Monday, May 9, 2011

Lifelines

As the years accumulate since my husband died, I am beginning to retrieve a sense of myself, the part of me that did things on my own and dreamed on my own even when Al and I were married. Part of that self is what I protected all the days of our relationship. There's another part from the literature I've been reading all of my life.   And then there's a part that's pure mystery.

I was in my late 30's when Al and I met and, by then, had drawn lessons from observing what happened to women who hadn't nurtured their independence when divorce or widowhood struck. He and I agreed to continue  our alone time and to maintain our long-time friendships, together or individually--whatever worked. Like many couples my husband and I weren't always drawn to the same pursuits. He was an athlete, and I was drawn to books, theater and contemplative workshops of different kinds, especially writing. Most days we happily made plans for dinner together while he left for his morning run, leaving me to read or face the blank page. On the nights when I went to a play with one of my single friends, the experience was made sweeter by my knowing he was waiting for me at home .

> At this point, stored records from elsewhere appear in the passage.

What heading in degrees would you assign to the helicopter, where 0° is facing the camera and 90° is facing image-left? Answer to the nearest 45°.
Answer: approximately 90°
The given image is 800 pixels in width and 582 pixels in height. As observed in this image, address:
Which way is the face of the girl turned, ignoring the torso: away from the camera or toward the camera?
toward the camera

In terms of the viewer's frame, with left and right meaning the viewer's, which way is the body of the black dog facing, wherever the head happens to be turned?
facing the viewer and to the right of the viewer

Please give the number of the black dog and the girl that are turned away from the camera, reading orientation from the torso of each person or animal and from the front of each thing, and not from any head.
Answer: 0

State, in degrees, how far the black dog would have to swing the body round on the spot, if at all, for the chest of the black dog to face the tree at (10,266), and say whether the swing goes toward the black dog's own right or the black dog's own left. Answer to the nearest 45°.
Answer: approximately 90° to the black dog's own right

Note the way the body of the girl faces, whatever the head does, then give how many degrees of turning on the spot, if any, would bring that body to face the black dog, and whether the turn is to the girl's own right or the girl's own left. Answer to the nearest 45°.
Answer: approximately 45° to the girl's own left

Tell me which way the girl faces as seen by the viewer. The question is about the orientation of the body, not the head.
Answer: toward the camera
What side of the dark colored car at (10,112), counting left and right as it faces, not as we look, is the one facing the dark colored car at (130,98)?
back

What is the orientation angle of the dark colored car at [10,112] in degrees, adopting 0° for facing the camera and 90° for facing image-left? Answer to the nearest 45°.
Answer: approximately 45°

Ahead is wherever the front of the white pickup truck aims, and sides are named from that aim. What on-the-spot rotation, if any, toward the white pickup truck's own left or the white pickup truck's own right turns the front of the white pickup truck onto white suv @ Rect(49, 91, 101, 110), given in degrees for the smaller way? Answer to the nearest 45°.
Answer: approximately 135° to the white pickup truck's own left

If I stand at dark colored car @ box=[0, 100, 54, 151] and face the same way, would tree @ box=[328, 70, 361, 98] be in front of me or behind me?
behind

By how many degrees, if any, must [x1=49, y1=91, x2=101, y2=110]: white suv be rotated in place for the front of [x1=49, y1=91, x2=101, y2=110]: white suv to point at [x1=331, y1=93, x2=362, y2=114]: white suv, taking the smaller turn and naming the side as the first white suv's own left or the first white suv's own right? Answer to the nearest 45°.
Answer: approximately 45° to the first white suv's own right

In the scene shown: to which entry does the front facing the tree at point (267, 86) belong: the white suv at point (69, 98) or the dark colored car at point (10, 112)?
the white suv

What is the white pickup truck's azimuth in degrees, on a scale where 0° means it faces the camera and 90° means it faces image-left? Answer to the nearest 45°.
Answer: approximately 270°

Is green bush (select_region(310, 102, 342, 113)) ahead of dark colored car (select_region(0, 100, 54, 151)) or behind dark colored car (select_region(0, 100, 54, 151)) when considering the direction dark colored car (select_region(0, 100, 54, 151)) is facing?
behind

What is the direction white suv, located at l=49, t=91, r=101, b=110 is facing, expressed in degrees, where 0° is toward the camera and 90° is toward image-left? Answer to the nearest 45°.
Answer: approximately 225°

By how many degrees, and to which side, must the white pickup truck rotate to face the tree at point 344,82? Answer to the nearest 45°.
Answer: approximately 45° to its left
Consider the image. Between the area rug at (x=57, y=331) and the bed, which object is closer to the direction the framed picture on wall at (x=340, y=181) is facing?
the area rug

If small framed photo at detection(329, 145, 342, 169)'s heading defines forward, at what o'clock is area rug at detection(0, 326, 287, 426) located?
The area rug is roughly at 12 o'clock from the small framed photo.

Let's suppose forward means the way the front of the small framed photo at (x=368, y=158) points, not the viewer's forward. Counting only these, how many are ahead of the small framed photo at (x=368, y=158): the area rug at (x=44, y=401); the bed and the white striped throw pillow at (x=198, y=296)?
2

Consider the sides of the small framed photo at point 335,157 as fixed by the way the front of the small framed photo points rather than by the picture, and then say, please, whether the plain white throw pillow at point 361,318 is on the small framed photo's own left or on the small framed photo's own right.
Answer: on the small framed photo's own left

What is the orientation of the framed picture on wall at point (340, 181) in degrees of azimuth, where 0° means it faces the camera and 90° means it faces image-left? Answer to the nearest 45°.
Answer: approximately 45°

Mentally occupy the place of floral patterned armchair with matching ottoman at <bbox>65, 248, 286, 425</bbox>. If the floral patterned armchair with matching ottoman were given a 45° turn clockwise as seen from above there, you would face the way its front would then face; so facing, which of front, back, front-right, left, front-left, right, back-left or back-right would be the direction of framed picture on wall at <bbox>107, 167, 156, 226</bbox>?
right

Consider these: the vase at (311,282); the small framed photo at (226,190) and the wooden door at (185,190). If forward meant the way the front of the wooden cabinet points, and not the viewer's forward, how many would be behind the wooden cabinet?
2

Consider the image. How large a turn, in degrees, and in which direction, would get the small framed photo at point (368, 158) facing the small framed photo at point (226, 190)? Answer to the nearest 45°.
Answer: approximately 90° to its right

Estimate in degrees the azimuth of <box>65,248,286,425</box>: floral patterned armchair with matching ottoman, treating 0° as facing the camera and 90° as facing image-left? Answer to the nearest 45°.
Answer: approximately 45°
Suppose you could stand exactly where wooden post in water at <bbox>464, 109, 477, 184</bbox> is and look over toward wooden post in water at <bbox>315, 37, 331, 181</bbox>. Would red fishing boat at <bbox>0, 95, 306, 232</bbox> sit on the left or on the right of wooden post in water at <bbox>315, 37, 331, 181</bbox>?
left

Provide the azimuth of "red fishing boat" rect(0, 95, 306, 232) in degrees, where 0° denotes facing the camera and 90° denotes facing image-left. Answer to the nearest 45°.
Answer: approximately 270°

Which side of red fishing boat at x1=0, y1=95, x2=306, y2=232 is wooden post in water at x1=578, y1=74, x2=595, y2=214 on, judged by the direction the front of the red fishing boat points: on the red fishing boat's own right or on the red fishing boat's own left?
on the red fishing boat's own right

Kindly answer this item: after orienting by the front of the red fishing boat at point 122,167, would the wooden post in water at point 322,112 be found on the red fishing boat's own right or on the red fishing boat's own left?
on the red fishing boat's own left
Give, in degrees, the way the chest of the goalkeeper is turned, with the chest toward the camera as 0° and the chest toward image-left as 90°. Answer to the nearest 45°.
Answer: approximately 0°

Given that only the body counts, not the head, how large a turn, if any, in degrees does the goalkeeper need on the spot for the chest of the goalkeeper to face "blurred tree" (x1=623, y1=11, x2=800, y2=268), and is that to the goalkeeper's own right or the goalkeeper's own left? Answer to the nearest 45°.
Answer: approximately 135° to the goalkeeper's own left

When he died I continued many of my routines, but theater stopped making sense to me. Contemporary art didn't work at all, seeming like empty, futile exercises in callow intellectual neatness. The only workshops I attended were for the bereaved. Writing was out of the question. The last thing I wanted to do was delve into my thoughts and feelings without a workshop leader or counselor holding the other end of a lifeline.

Even my teaching was infused with grief and isolation. I taught across a wide gulf, a chasm really, that was only apparent to me, or so I believed. Sometimes students would come to me with their own loss of parent or sibling. Some were trying to maintain discipline in the face of their devastation. Others had lost it and were drowning in their own confusion. I was able to be the steady one then, offering compassionate coaching I wasn't yet ready to take for myself.

I taught literature by rote then, having accumulated enough years of experience by that time to draw on the combined wisdom that had once guided me. I had no choice but to keep the faith that, even though the gates were presently closed to me, the poets and writers continued to light the way for others. I always understood that much of great literature is written in the shadow of the knowledge of mortality, but where I once conceptualized that belief, now I knew it in my heart.

I remember back when I was a student myself, thinking why does there have to be so much death in this stuff? Yet all that death didn't put me off from continuing my studies in literature. I was enticed by the minds whose writings helped me think beyond the mercantile world view of my immediate family. I was willing to put up with the death stuff, willing to pick around it for what I needed then, forgoing old Lear for young Hamlet, but then going back to Lear for all that juicy, blatantly-articulated family disfunction.

I remember too thinking the death stuff might be for later, much later, in my life. It was too far ahead to be of concern. I had the world by the tail when I was a college student, and death could be forestalled for many decades while I made my mark. Still I must have taken it all in, all the images on mortality I'd picked through and tried to leave untouched. It must have affected me on an unconscious level, even though I forgot about it for years.

Literature, friends, counselors, my students--they've all been my teachers in this process. And it may have been that by my dwelling for a while on the rock bottom of Lear's "No, no, no life" (a final realization before he dies--rejection and acceptance, negative and positive wrapped up in a single thought), I'm choosing to grab a lifeline and say to myself, Alright then. This is how it is and yet I live. This is how it is and yet the world goes on.